Par ailleurs, de s’adresser à la caissière lui donne une existence, la rassure, arrête sa solitude, dans laquelle elle se dilue sans force ! Elle est à la recherche d’échanges, même s’ils sont superficiels ou mal à propos, car ils constituent comme des bornes, qui lui permettent de souffler, de respirer, de retrouver un peu de sa domination passée, de son aura quand elle allait bien ! Paschic la voit acheter ses légumes, avec des mains qui tremblent comme des feuilles ! Le mal n’a pas cessé de s’étendre et il est maintenant avéré ! On est passé d’une tension passagère à un trouble chronique des nerfs ! Ce n’est plus du repos qu’il faut, mais un traitement spécifique est devenu nécessaire ! On ne doit pas être loin de la maladie de Parkinson…
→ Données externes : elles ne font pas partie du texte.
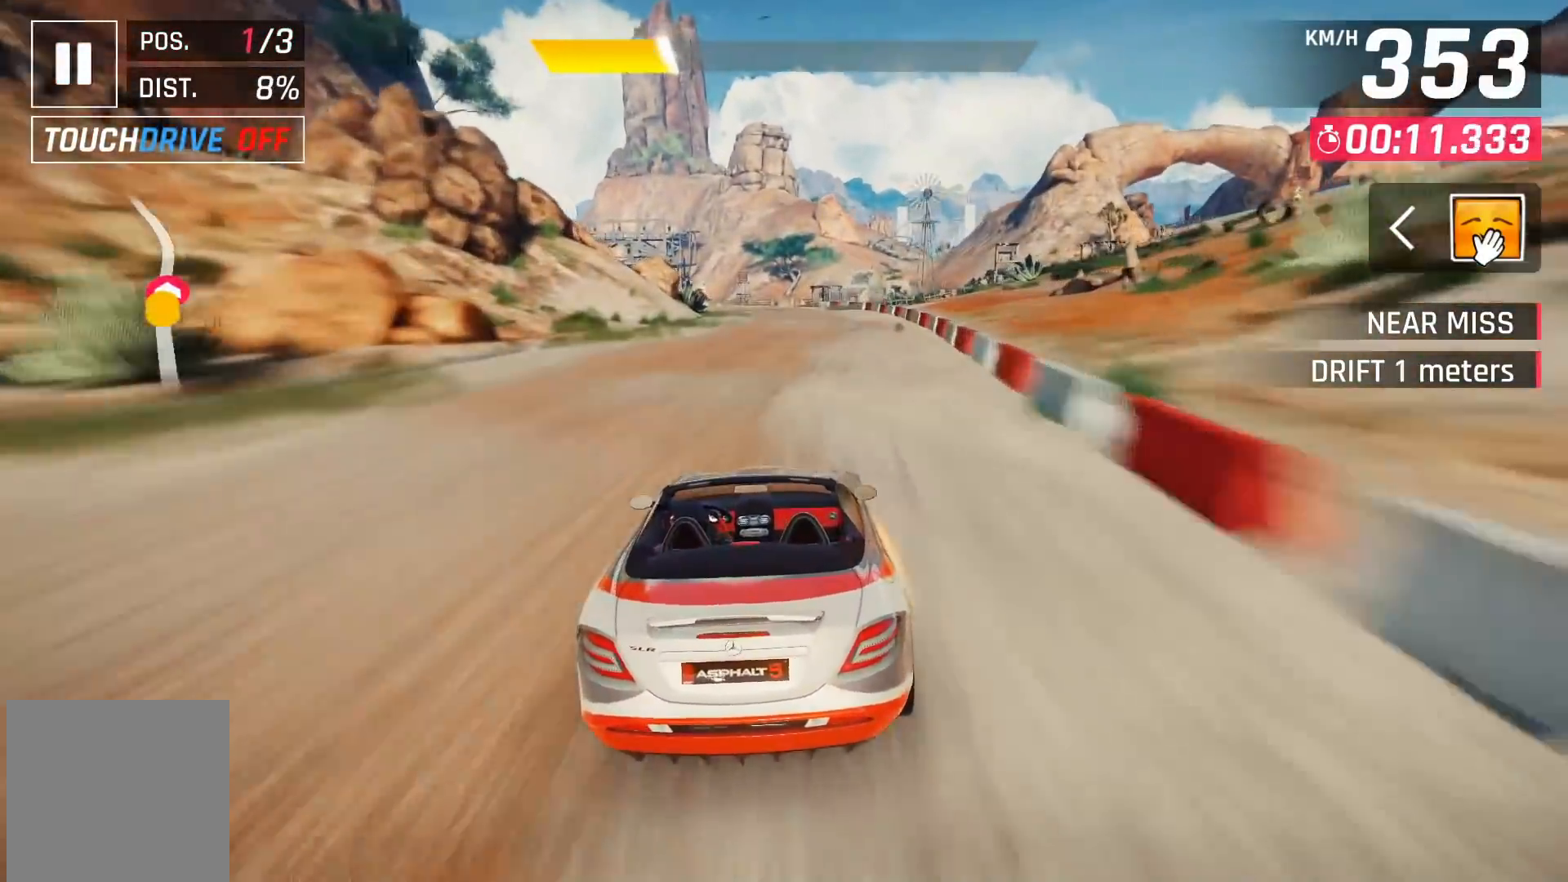
{"buttons": [], "left_stick": "center", "right_stick": "center", "events": [[50, "A", "up"], [417, "X", "down"], [483, "X", "up"]]}
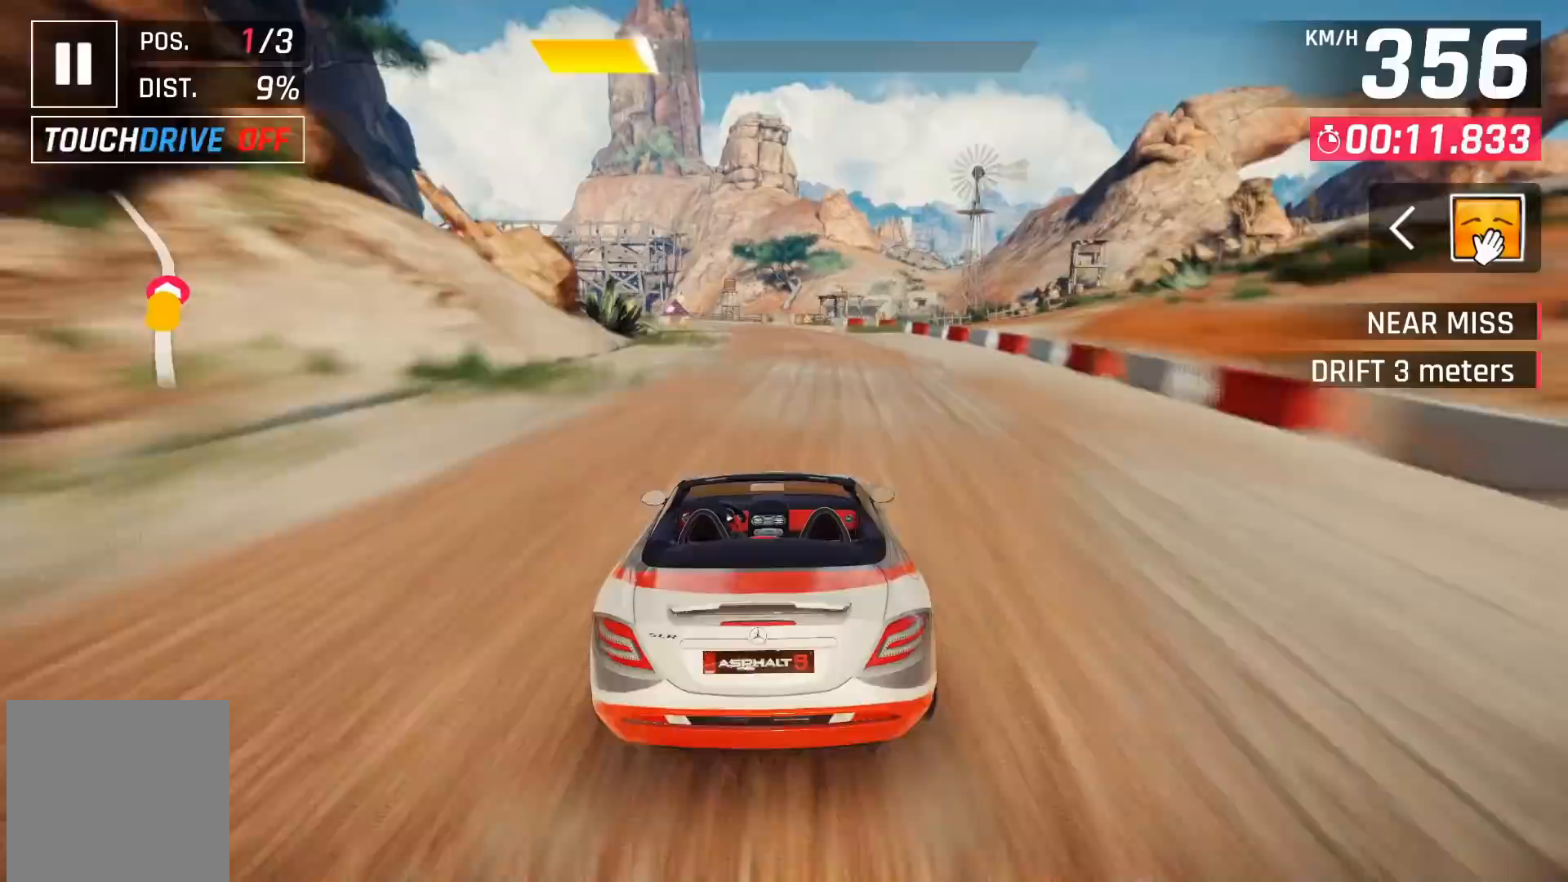
{"buttons": [], "left_stick": "center", "right_stick": "center", "events": [[167, "A", "down"], [167, "DPAD_LEFT", "down"], [233, "A", "up"], [283, "DPAD_LEFT", "up"], [400, "DPAD_LEFT", "down"], [500, "DPAD_LEFT", "up"]]}
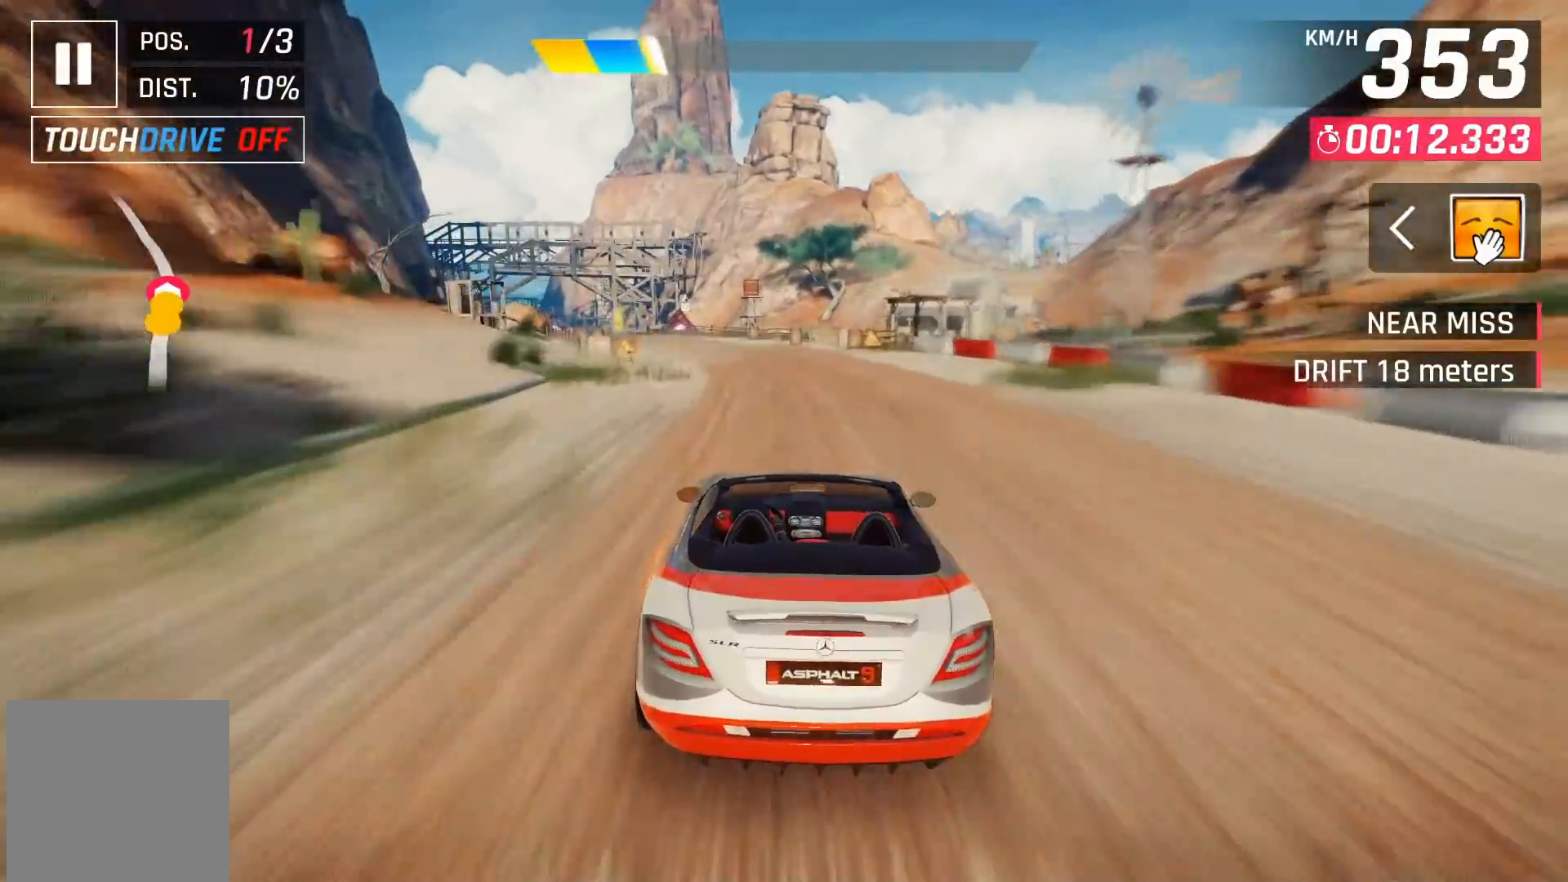
{"buttons": ["DPAD_LEFT"], "left_stick": "center", "right_stick": "center", "events": [[250, "DPAD_LEFT", "down"], [350, "A", "down"], [350, "DPAD_LEFT", "up"], [417, "A", "up"], [500, "DPAD_LEFT", "down"]]}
Pourtant, tout cela aurait pu être évité ! Mais la Dom n’a rien voulu entendre ! Elle a eu des milliers d’avertissements, dont elle n’a pas tenu compte ! Elle s’est acharnée dans son erreur et a même tué son mari ! pour les mêmes raisons qui provoquent les féminicides ! bien qu’aux yeux de la loi il serait impossible de la rendre responsable ! Mais elle a usé, épuisé, vidé absolument son mari, à force de le dominer, le commander, le mépriser ! Il n’était plus qu’une poupée de chiffon entre ses mains, qu’elle jetait et tourmentait à sa guise ! Avant de disparaître, le bonhomme n’était plus qu’un spectre hagard, une ombre !
Cette Dom rappelle à Paschic la Machine… Toutes deux ont le même comportement ! Toutes deux ne voient qu’elles et le monde tourne autour de leur personne ! Toute différence, toute existence étrangère est perçue comme une menace, une attaque et crée une crise, une défense, une riposte ! Inlassablement, toutes deux ramènent les choses à leur cas, de sorte qu’il ne soit question que d’elles et les autres sont limités aux rôles d’admirateurs ou d’esclaves ! La vie entière de ces deux femmes reposent alors sur la seule domination ! C’est elle qui flatte, qui rassure, donne le sentiment de la supériorité, de la réussite, qui chasse toutes les peurs, toutes les interrogations, toutes les nuances ! Ainsi la souffrance des autres, leur hésitation, leurs doutes paraissent ridicules, faiblesse, médiocrité ! Et la Dom et la Machine leur en remontrent, se moquent d’eux, jouent du muscle, en profitent encore pour se faire valoir !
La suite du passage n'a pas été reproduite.